Officials recommended keeping a screenshot of that code in your phone — which may be increasingly handy in the Bay Area as a growing number of restaurants and bars require proof of COVID-19 vaccination as the delta variant drives a new coronavirus surge.
But if you try to scan the card through a regular QR code scanner app, you get an unintelligible string of letters and symbols or a "no usable data found" message.
That's on purpose, officials said.
The digital vaccine record and its QR code are "SMART Health Cards," a kind of digital record that's meant to protect users' privacy, state officials said. Because of this, you need a special app — the SMART Health Card Verifier app — to read the codes.
"This isn't a bug — we did this to protect your information and privacy," Rick Klau, California's chief technology innovation officer, wrote in a blog post. The app was launched in early July, a couple of weeks after California rolled out its digital vaccine record system, by The Commons Project, a nonprofit that builds digital services.
Anyone can download and use the verifier app — just search for "SMART Health Verifier" in your phone's app store. Once you have it, you can simply scan a vaccine QR code through your phone's camera.

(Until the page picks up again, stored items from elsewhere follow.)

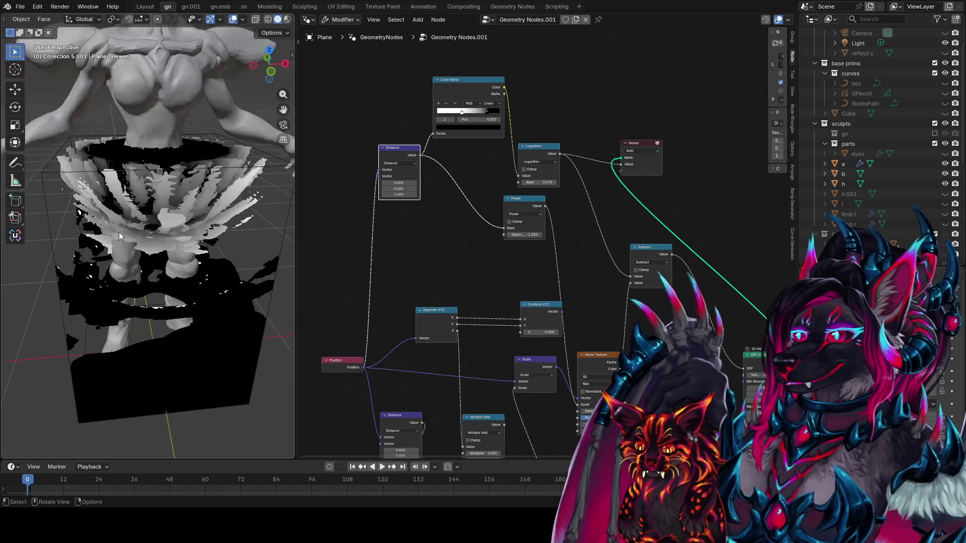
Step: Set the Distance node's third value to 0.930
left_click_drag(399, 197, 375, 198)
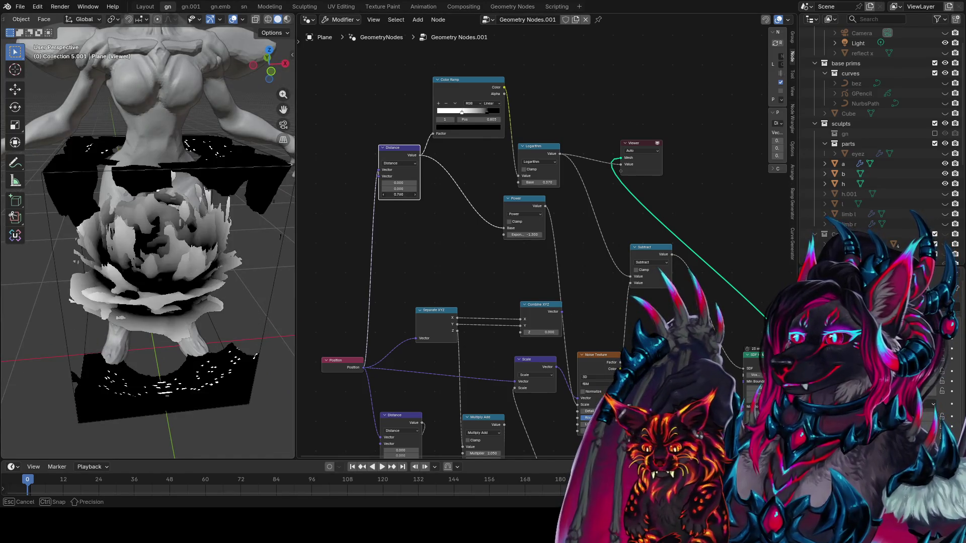
left_click_drag(375, 197, 380, 197)
mouse_move(126, 201)
middle_mouse_down()
mouse_move(128, 244)
mouse_move(166, 231)
middle_mouse_up()
scroll(461, 195, "up", 2)
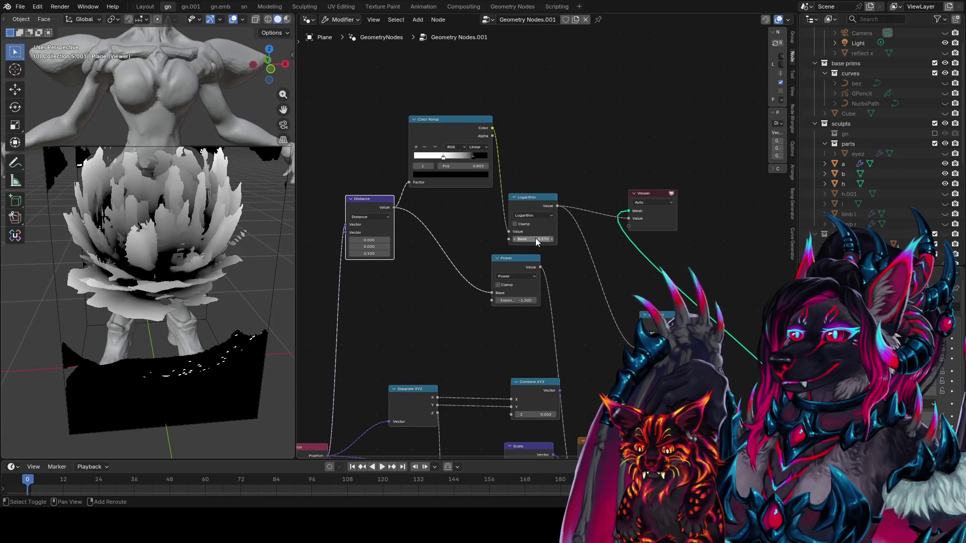
Step: Set the Logarithm node's Base to 0.530 to layer the bloom's petals
mouse_move(535, 240)
left_mouse_down()
mouse_move(564, 239)
mouse_move(433, 240)
left_mouse_up()
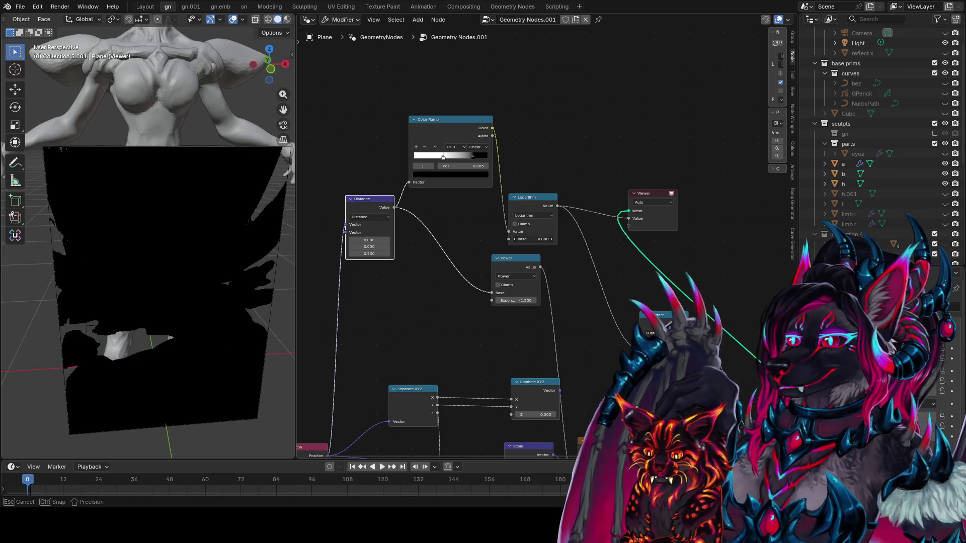
left_click_drag(482, 239, 533, 239)
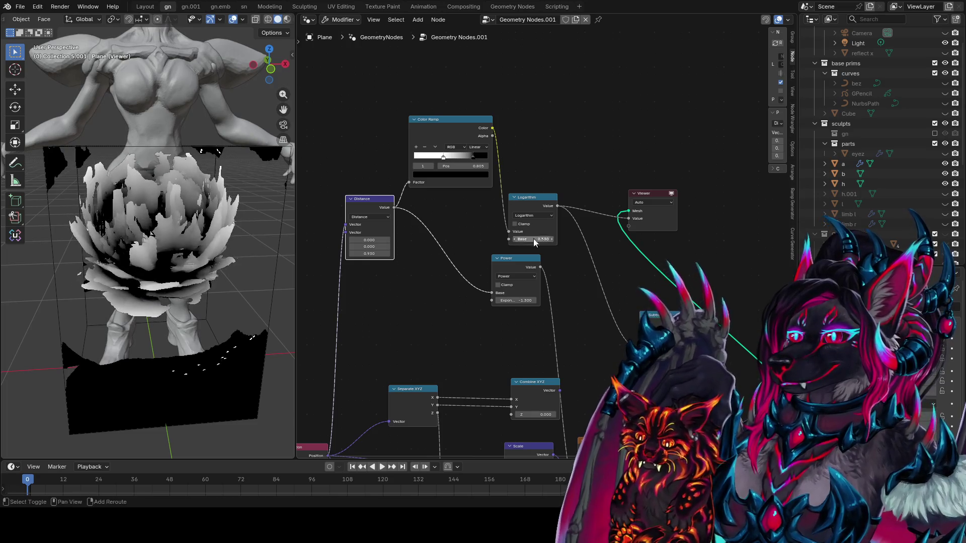
middle_click_drag(216, 226, 136, 228)
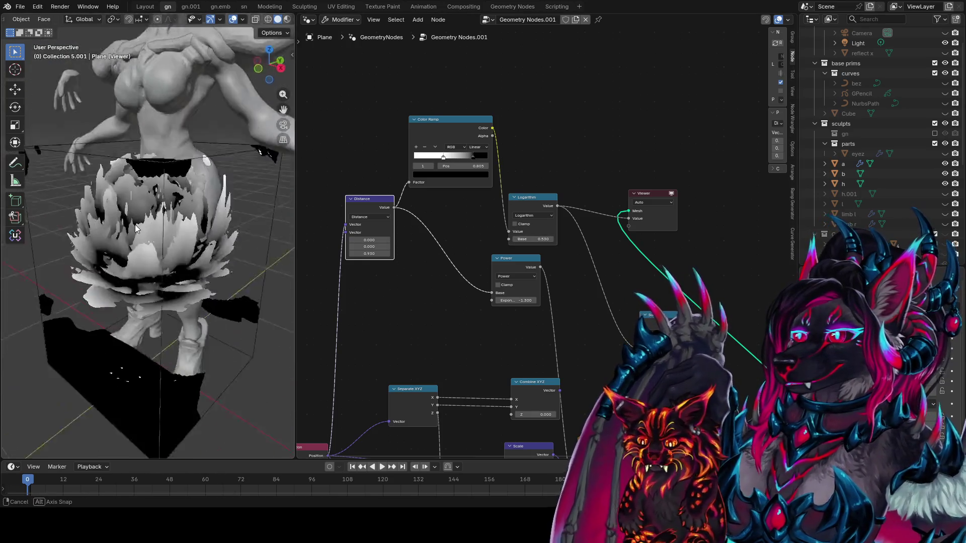
middle_click_drag(136, 228, 211, 272)
Step: Raise the Noise Texture node's Lacunarity to about 2.33
middle_click_drag(595, 416, 512, 249)
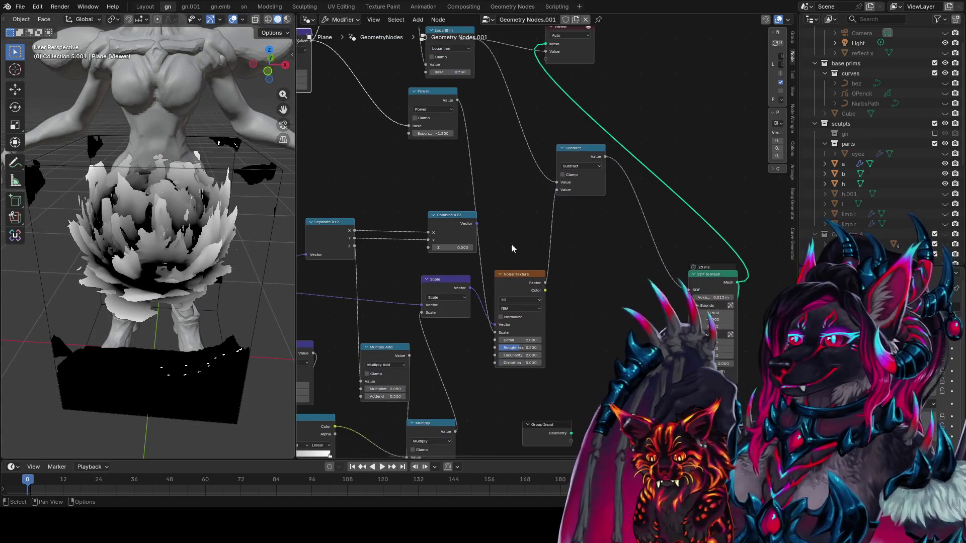
scroll(545, 247, "up", 1)
mouse_move(513, 374)
left_mouse_down()
mouse_move(559, 374)
mouse_move(511, 383)
left_mouse_up()
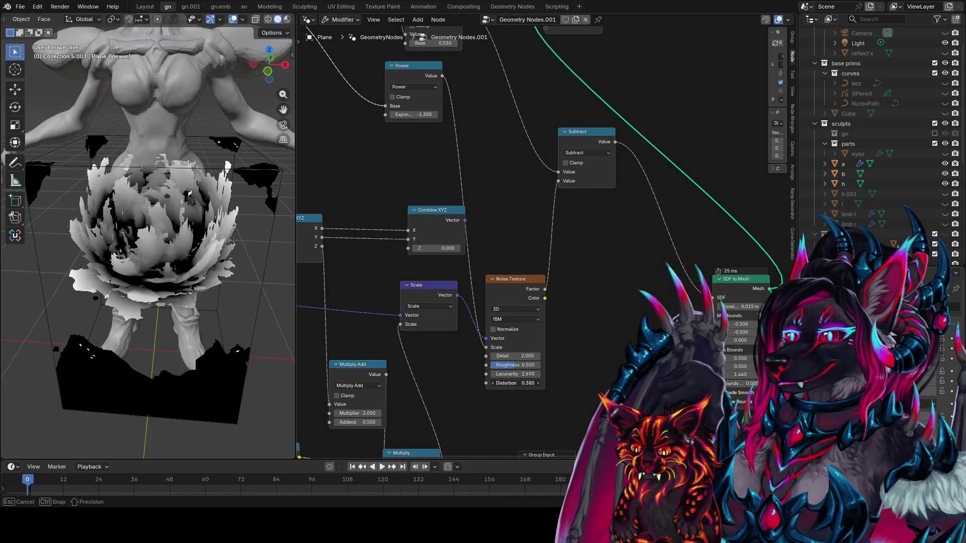
Step: Set Noise Texture Distortion to 0.020 and Lacunarity to about 2.35, then reposition the node
left_click_drag(511, 382, 501, 374)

If the record is valid, a green box saying "verified" will come up, as well as the name of the person who was vaccinated, their date of birth — which you have to click on to see — and where, when and which vaccine they got. It's all the same information on your paper vaccination card.
What the SMART Health cards should not reveal is your phone number, address, any government-issued identification numbers or any other health information, according to the SMART Health website.
Any businesses or employers that want to check your vaccination status can use this app to do so, officials said — it's the same as presenting your physical card.
Smart health cards aren't unique to California or to the COVID-19 vaccine — they can be used to keep record of all kinds of vaccinations or health information and are used by states and businesses all over the world. Louisiana and Hawaii, for example, also encourage the use of the digital cards, and state officials predict even more states will join.
Officials added that whether you want a digital vaccine record to share it with others is up to you — the digital records and the QR code scanner are intended to make things easier, but are not required.